Iknew him. How did I know him?
I observed a familiar, stupid young man from my perch on a tree branch several yards away.
The “new place” Wraith dragged me to wasn’t new at all, so I’d ditched him the second his back was turned and roamed around to hunt on my own until I came across a lonely figure sitting at the edge of a cliff.
It wasn’t his face I recognized. No, I couldn’t even see it from my vantage point. It was the set of his shoulders. The world-weary way he held himself. The way he breathed. All of it tickled my brain in a way that left me no doubt that I’d encountered him before.
The wind changed course, and it brought to me the crisp bite of early winter and something warm and soothing, like French vanilla. The last part came from the young man.
A flash of memory came to me as his scent hit me. The last time I’d come to the reservoir. It had to behim.
I never saw him clearly, but the build and smell were the same. It was the little idiot I’d saved from being chopped up and sacrificed to some bullshit god that didn’t exist.
The man I’d eaten had been delicious. I’d even shared him with Wraith, so he’d forget about our snack’s little sacrifice. Malice and insanity are a heady concoction to drink, and the man had been stuffed with both. Wraith and I were well satisfied with my haul, so there had been no need to hunt again that day.
The little man before me had been safe to go about his life, shaken but unscathed. A smart person would have never come to the spot again, so I clearly wasn’t dealing with one of those. And since I despised stupidity, I had the undeniable urge to go and educate the fool.
I didn’t try to disguise my approach, but the fool didn’t stir from his reverie. I’d originally planned to scare the shit out of him from a nice, safe distance so as not to rouse the monster, but once again, the wind blew his scent to me, and I found myself momentarily entranced. I didn’t realize I was almost on top of him until I was sniffing his neck and ready to strike.
I broke from my trance and forced myself to speak, “Little idiot. Why would you come here again?” Maybe if he responded, if he begged for his life, it would humanize him enough for me to break free of the hold my hunger had on my body.
No, it was better for him not to beg. That would only make the hunger worse.
Instead of responding like any sane person would, the small man fell bonelessly against me and bared his neck. The moon was bright enough to show off a streak of blue in the dark hair covering his forehead.
The monster in me was so startled that it gave me a chance to break free from its hold long enough to shove the man away and retreat to the tree line.
My hunger kept me from leaving entirely, so I watched as the young man pulled himself up from the sprawl I’d left him in. He was on his knees, showcasing luminous green eyes and callingsoftly, hesitantly. “Please…don’t go. Won’t…talk…” He choked like each word was painful to get out.
I didn’t respond, but my throat ached, and my stomach growled, both demanding I drain the absolute moron dry. The bells had made everything so much harder. My control was almost nonexistent.
“Please… I want this.”
The pain in his voice was a punch to my gut, temporarily silencing the gnawing hunger.

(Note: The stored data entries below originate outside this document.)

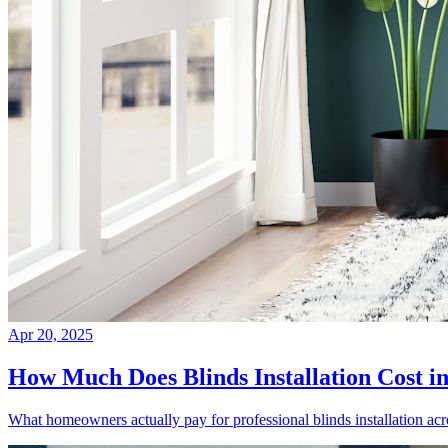
Apr 20, 2025
How Much Does Blinds Installation Cost i
What homeowners actually pay for professional blinds installation ac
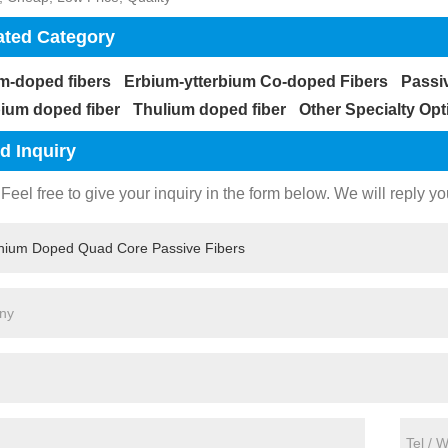
ated Category
m-doped fibers
Erbium-ytterbium Co-doped Fibers
Passi
bium doped fiber
Thulium doped fiber
Other Specialty Opt
d Inquiry
Feel free to give your inquiry in the form below. We will reply yo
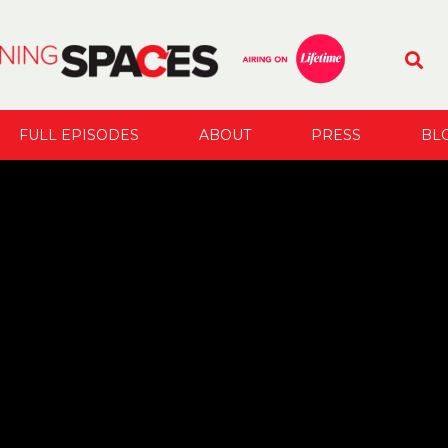
FULL EPISODES
ABOUT
PRESS
BL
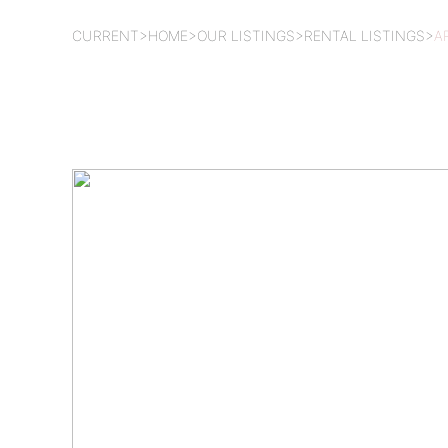
CURRENT
>
HOME
>
OUR LISTINGS
>
RENTAL LISTINGS
>
A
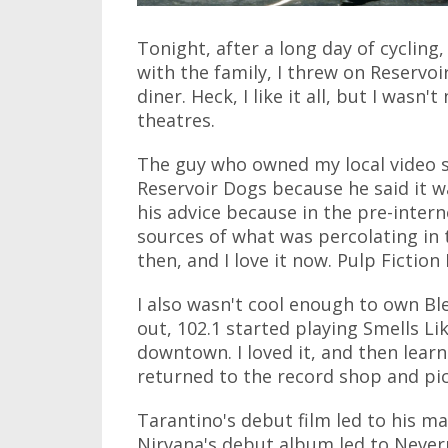
Tonight, after a long day of cyclin
with the family, I threw on Reservoi
diner. Heck, I like it all, but I wasn'
theatres.
The guy who owned my local video 
Reservoir Dogs because he said it wa
his advice because in the pre-intern
sources of what was percolating in 
then, and I love it now. Pulp Fiction I
I also wasn't cool enough to own 
out, 102.1 started playing Smells Li
downtown. I loved it, and then learn
returned to the record shop and pi
Tarantino's debut film led to his ma
Nirvana's debut album led to Neverm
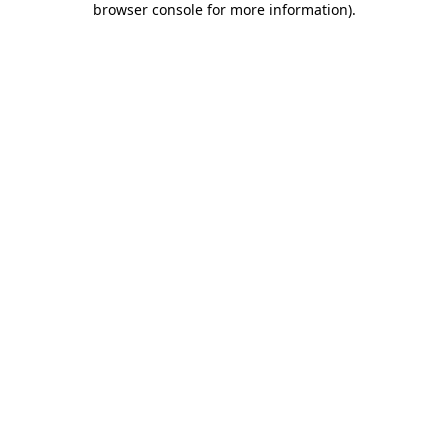
browser console for more information)
.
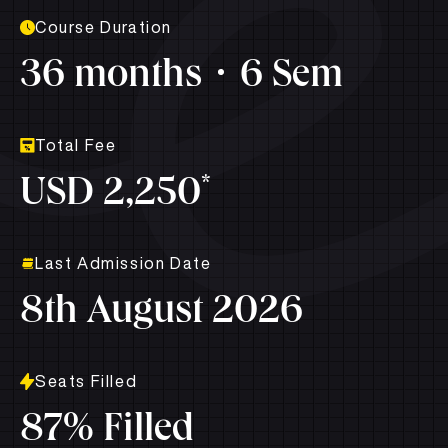
Course Duration
36 months
6 Sem
Total Fee
*
USD 2,250
Last Admission Date
8th August 2026
Seats Filled
87% Filled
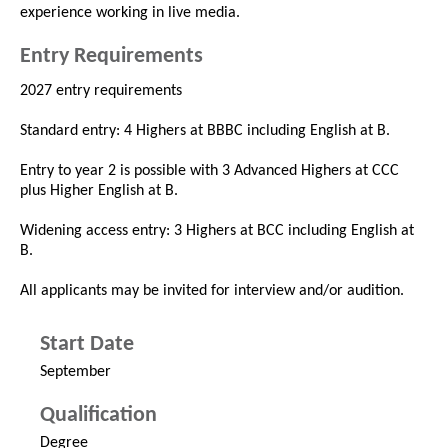
experience working in live media.
Entry Requirements
2027 entry requirements
Standard entry: 4 Highers at BBBC including English at B.
Entry to year 2 is possible with 3 Advanced Highers at CCC
plus Higher English at B.
Widening access entry: 3 Highers at BCC including English at
B.
All applicants may be invited for interview and/or audition.
Start Date
September
Qualification
Degree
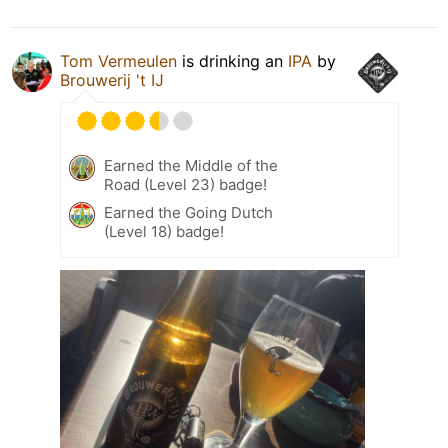
Tom Vermeulen
is drinking an
IPA
by
Brouwerij 't IJ
Earned the Middle of the
Road (Level 23) badge!
Earned the Going Dutch
(Level 18) badge!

I recognized the emotion in the man’s voice all too well. It had been my good companion for nearly two centuries.
The idiot didn’t want to be on the planet any more than I did, and he’d chosen me as his exit plan.

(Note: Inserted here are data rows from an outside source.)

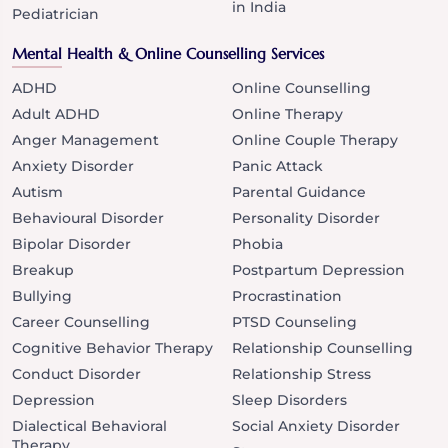
in India
Pediatrician
Mental Health & Online Counselling Services
ADHD
Online Counselling
Adult ADHD
Online Therapy
Anger Management
Online Couple Therapy
Anxiety Disorder
Panic Attack
Autism
Parental Guidance
Behavioural Disorder
Personality Disorder
Bipolar Disorder
Phobia
Breakup
Postpartum Depression
Bullying
Procrastination
Career Counselling
PTSD Counseling
Cognitive Behavior Therapy
Relationship Counselling
Conduct Disorder
Relationship Stress
Depression
Sleep Disorders
Dialectical Behavioral
Social Anxiety Disorder
Therapy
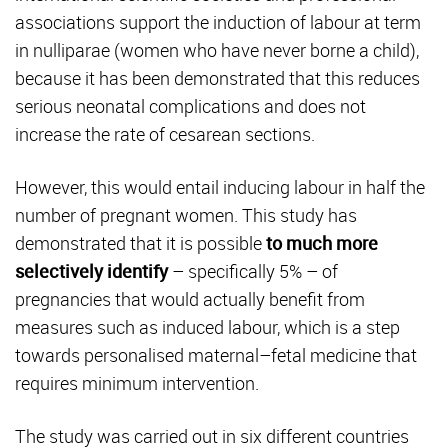
associations support the induction of labour at term
in nulliparae (women who have never borne a child),
because it has been demonstrated that this reduces
serious neonatal complications and does not
increase the rate of cesarean sections.
However, this would entail inducing labour in half the
number of pregnant women. This study has
demonstrated that it is possible
to much more
selectively identify
– specifically 5% – of
pregnancies that would actually benefit from
measures such as induced labour, which is a step
towards personalised maternal–fetal medicine that
requires minimum intervention.
The study was carried out in six different countries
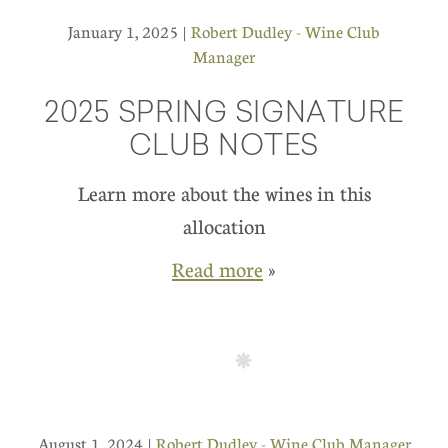
January 1, 2025 |
Robert Dudley - Wine Club
Manager
2025 SPRING SIGNATURE
CLUB NOTES
Learn more about the wines in this
allocation
Read more
»
August 1, 2024 |
Robert Dudley - Wine Club Manager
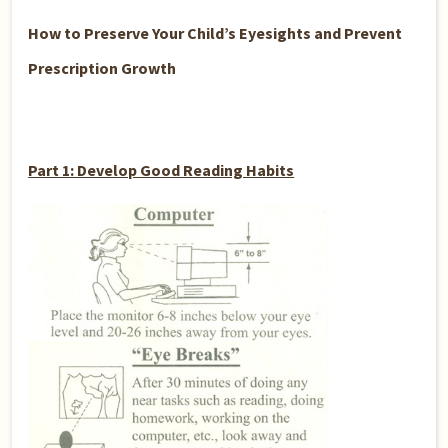
How to Preserve Your Child’s Eyesights and Prevent
Prescription Growth
Part 1: Develop Good Reading Habits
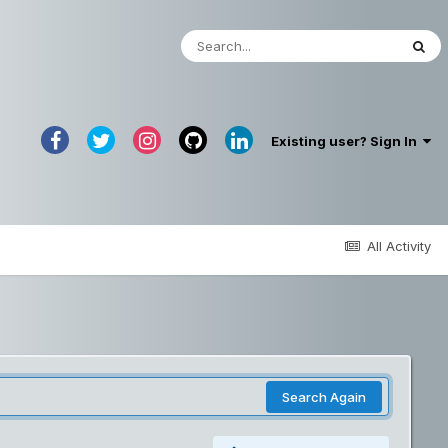
Existing user? Sign In
All Activity
Search Again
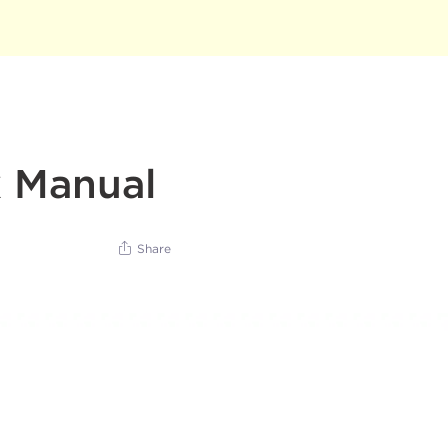
x Manual
Share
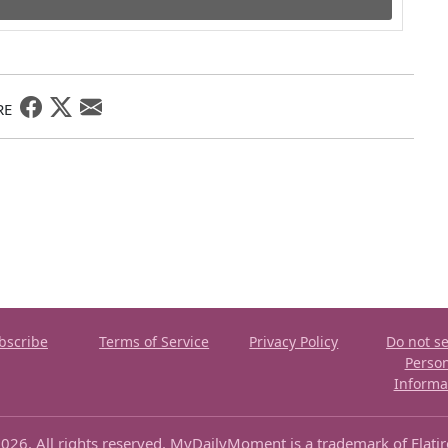
RE
bscribe
Terms of Service
Privacy Policy
Do not se
Perso
Informa
026. All rights reserved. MyDailyMoment is a trademark of Flati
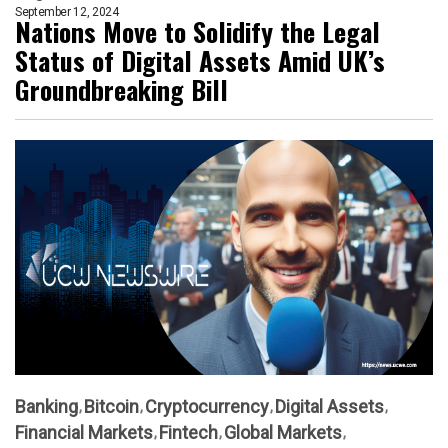
September 12, 2024
Nations Move to Solidify the Legal
Status of Digital Assets Amid UK’s
Groundbreaking Bill
Banking
Bitcoin
Cryptocurrency
Digital Assets
Financial Markets
Fintech
Global Markets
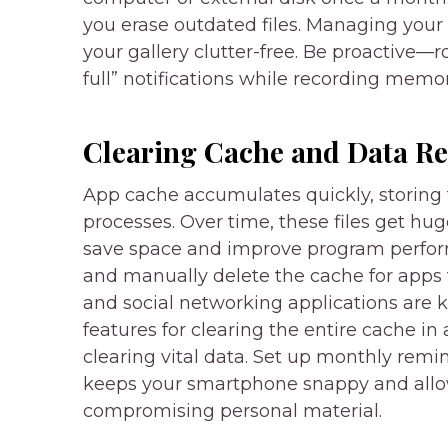
you erase outdated files. Managing your
your gallery clutter-free. Be proactive
full” notifications while recording memor
Clearing Cache and Data Re
App cache accumulates quickly, storing 
processes. Over time, these files get hug
save space and improve program perform
and manually delete the cache for apps
and social networking applications are
features for clearing the entire cache in 
clearing vital data. Set up monthly remin
keeps your smartphone snappy and all
compromising personal material.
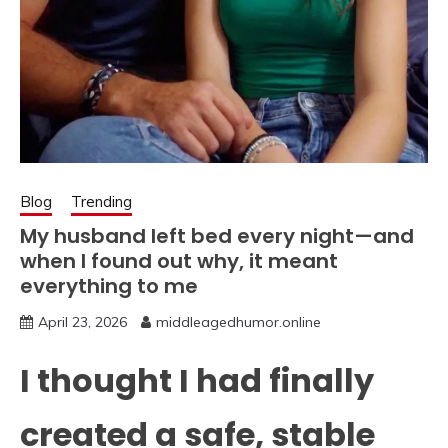
Blog
Trending
My husband left bed every night—and
when I found out why, it meant
everything to me
April 23, 2026
middleagedhumor.online
I thought I had finally
created a safe, stable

“Fuck you, you little bastard,” I hissed.
The hunger had already begun to ramp up once more, but I slammed it to a halt. Irrationally, the fact that he was willing to be my victim had given me all the incentive I’d needed to drag my self-control out from where it was hiding.
I stormed back out of the trees. “You think you can just come here and expect someone to take all your problems away? To take responsibility for your death? Do it yourself if you want to die so badly.” I gestured to the ledge behind him.
“I want to die so badly,” the man sighed, nearly echoing what I’d said. “Why can’t you take responsibility for one more person?”
I scowled and tried to storm away, but my hunger wouldn’t allow it. “The man I killed was trying to kill you. I came away from that with a clean conscience.”
Lyle had deserved what I gave him. I’d swallowed all of his sins and given them to my bloodlust. The information I’d gotten from the transfer had been enough to make Gareth drop his current project and start a new one.
“Clean conscience… What about Bethany?”
“Who’s Bethany?”
The last Bethany I’d known had died in 1942 while driving a med truck filled with injured soldiers. No, I didn’t eat her or them. I’d only learned about the bombing after the fact. The idiot probably wasn’t referring to her.
“Bethany is Bethany. You killed her…no one…remembers.”
“No one remembers? What the hell are you talking about?” I asked, starting to get truly annoyed, until I finally put the pieces together.